Nachdem ich auch in der Cafeteria am Hafen noch etwas Zeit totgeschlagen habe geht’s um 12:30 zum Checkin in die Autoschlange. Aber obwohl ich mich vorne anstelle und als erster auf den Weg zum Terminal geschickt werde muss ich dort nochmal in die Wartelounge, weil erst die LKWs drankommen. Na wenigstens gibt’s dort einen Fernseher wo Snooker läuft.
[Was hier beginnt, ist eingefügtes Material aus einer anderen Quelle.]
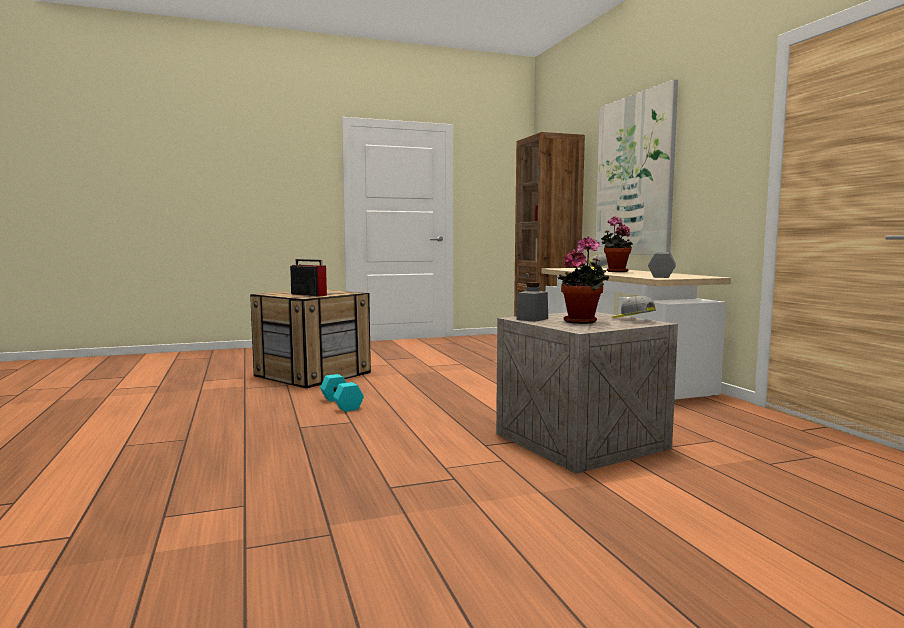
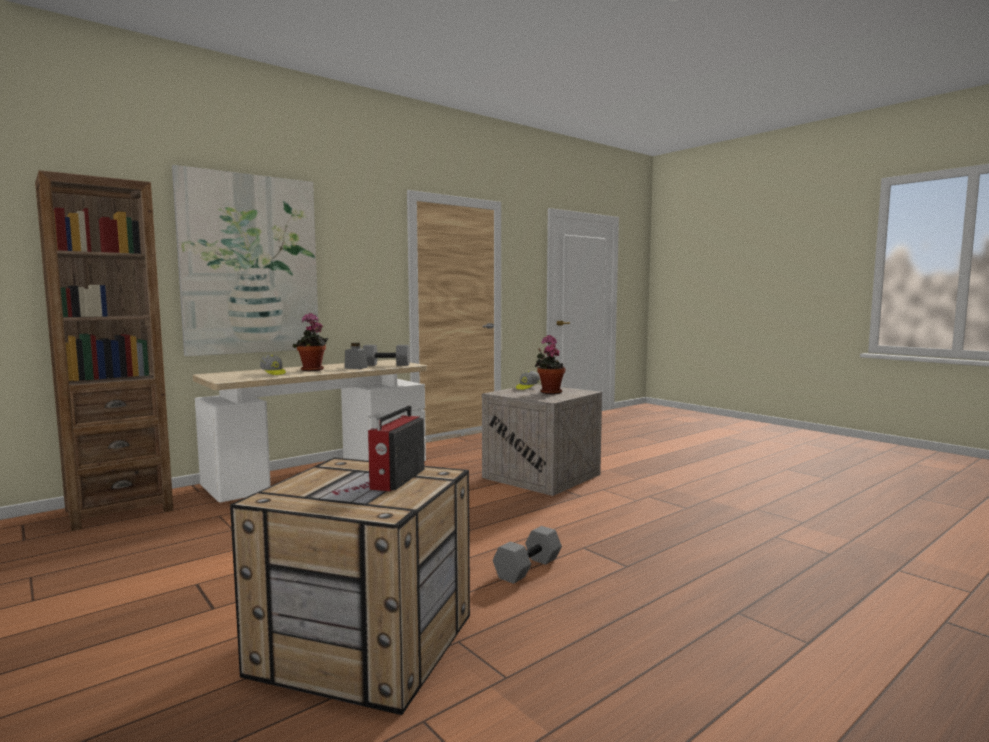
camera: 110 degrees left, 0 degrees up
(342, 404) = (527, 567): turquoise dumbbell -> grey dumbbell
(532, 319) = (553, 398): grey jar -> grey jar (356, 368)

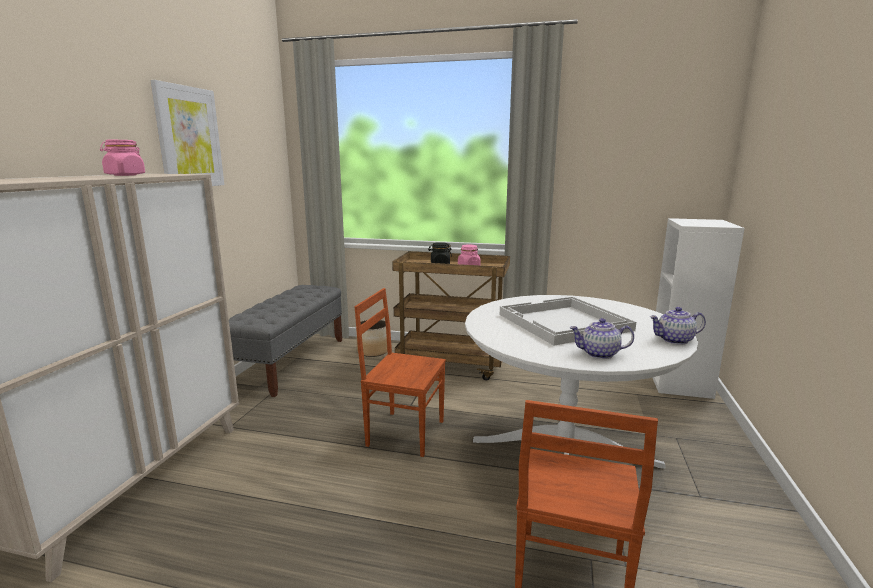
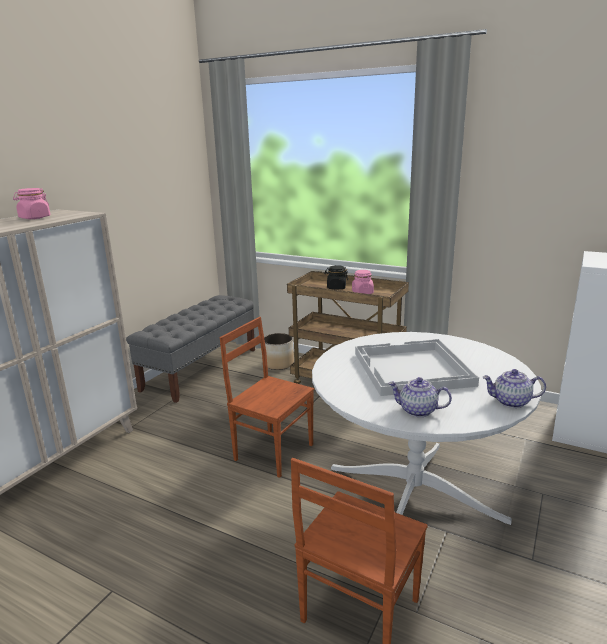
camera: 15 degrees right, 5 degrees up
(189, 137) = (103, 170): picture -> none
Als es dann auf die Fähre geht suche ich mir gleich einen Platz zum Schlafen, aber leider ist auch ein Bus mit Fußballfans in der gleichen Bar und von denen will nur die eine Hälfte schlafen, und die andere eher quatschen, trinken und laut lachen. Schlimmer noch sind allerdings die Kinder die wohl auch mit zum Fußball durften. Ohne Aufsicht und um mittlerweile fast drei Uhr nachts völlig aufgedreht erzeugen die einen Geräuschpegel wie zwei startende Düsenjäger. Wenn es gesellschaftlich nicht so schlecht angesehen wäre würde ich denen allen am liebsten den Hals umdrehen. Mittlerweile bin ich doch völlig gerädert, schlafen geht aber nicht. Und bis ich morgen einchecken kann muss ich mich ja auch irgendwie über Wasser halten.

Wie auch immer, irgendwann gebe ich auf, gehe Frühstücken, Zähneputzen und schaue gespannt dem zweiten Abschnitt meiner Reise entgegen: Irland.